Growth in NH’s business tax revenue has historically tracked private sector employment growth in the state. To show just how unusual the recent growth in NH’s business tax revenue is in relation to job growth in the state look at the following chart which shows how far, by historical measures, the recent growth in revenues has outpaced NH’s private sector employment growth.
Private sector job growth has picked up in recent months (defying reported growth in the size of NH’s labor force – and suggesting to me that NH may be (re)capturing some of the state’s labor that has been working outside of NH – but more about that in a future post). However, growth in business tax revenue has far exceeded that which historically accompanied similar rates of job growth. Changes to federal corporate tax laws are a primary reason for the out-sized boost in NH’s business tax revenues, so whatever you think of the recent federal tax reform you can thank the feds for their role in creating NH’s current budget surplus. The NH Department of Revenue provided lawmakers with a briefing on what tax reform could mean to NH’s revenues but they were rightly cautious in making a dollar forecast of impacts. But a summary of their analysis of impacts suggests that more of the provisions of federal tax law will increase rather than decrease NH revenues.
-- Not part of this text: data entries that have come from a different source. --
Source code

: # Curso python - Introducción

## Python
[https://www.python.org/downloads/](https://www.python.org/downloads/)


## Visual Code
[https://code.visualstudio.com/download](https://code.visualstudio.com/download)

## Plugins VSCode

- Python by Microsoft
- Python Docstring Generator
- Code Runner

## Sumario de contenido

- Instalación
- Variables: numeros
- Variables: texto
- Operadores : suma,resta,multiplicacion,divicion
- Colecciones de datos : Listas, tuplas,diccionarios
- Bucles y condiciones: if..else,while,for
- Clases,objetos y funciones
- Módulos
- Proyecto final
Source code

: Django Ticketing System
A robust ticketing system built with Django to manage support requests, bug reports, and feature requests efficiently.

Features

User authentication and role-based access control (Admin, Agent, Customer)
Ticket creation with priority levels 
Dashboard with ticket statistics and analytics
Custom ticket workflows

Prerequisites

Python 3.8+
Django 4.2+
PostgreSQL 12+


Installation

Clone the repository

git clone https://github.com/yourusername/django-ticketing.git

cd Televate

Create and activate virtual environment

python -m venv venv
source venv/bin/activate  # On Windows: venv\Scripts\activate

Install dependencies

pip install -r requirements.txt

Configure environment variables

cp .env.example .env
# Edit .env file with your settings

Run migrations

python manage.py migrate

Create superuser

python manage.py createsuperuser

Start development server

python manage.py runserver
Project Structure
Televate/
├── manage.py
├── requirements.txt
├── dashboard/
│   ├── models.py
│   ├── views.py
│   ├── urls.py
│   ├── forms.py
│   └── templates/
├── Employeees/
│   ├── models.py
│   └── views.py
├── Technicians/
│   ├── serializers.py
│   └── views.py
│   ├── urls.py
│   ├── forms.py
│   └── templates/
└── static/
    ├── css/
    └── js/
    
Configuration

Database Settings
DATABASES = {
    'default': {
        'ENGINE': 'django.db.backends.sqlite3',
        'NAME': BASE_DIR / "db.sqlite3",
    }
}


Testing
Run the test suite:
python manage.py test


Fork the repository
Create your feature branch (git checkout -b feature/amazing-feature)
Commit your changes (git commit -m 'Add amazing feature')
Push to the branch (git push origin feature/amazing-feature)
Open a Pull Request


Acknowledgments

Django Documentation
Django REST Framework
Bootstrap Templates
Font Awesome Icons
The impact on NH revenues of federal corporate tax collections is also apparent when comparing annualized growth in federal corporate and NH business tax revenue in recent years. The chart below shows how dramatically different are the most recent trends in business tax revenue growth at the federal and NH state level. In addition, surprisingly (to me at least), this inverse relationship seems to occur over the longer-term as slower growth in federal corporate tax collections since the recession are associated with higher growth in NH state business tax collections (and vice versa), despite the fact that economic growth in NH lagged U.S. growth during much of the recovery from recession.
I have argued in prior posts that lawmakers should be cautious in budgeting because revenue growth in NH, although growing, was growing more slowly. I did not foresee a $100 million budget surplus but who did, and who knew what the impact of federal tax reform would be. No public hearings or discussion of the federal tax reform proposal were held and in any case nobody was certain whether changes in corporate tax laws would pass. Growth trends in most of NH’s key sources of state revenue have been modest even as federal tax reform quickly and dramatically altered NH’s business tax revenue trends, greatly improving the state’s fiscal position in the process. I believe that fundamental underlying revenue trends still argue for caution in state budgeting, but when the federal government’s actions contribute to a state surplus NH is happy to say “yes please and thank you.” Lawmakers would be wise , however, not to assume that cuts in the state’s business taxes are responsible for the growth in state tax revenues or that larger cuts will add to the surplus.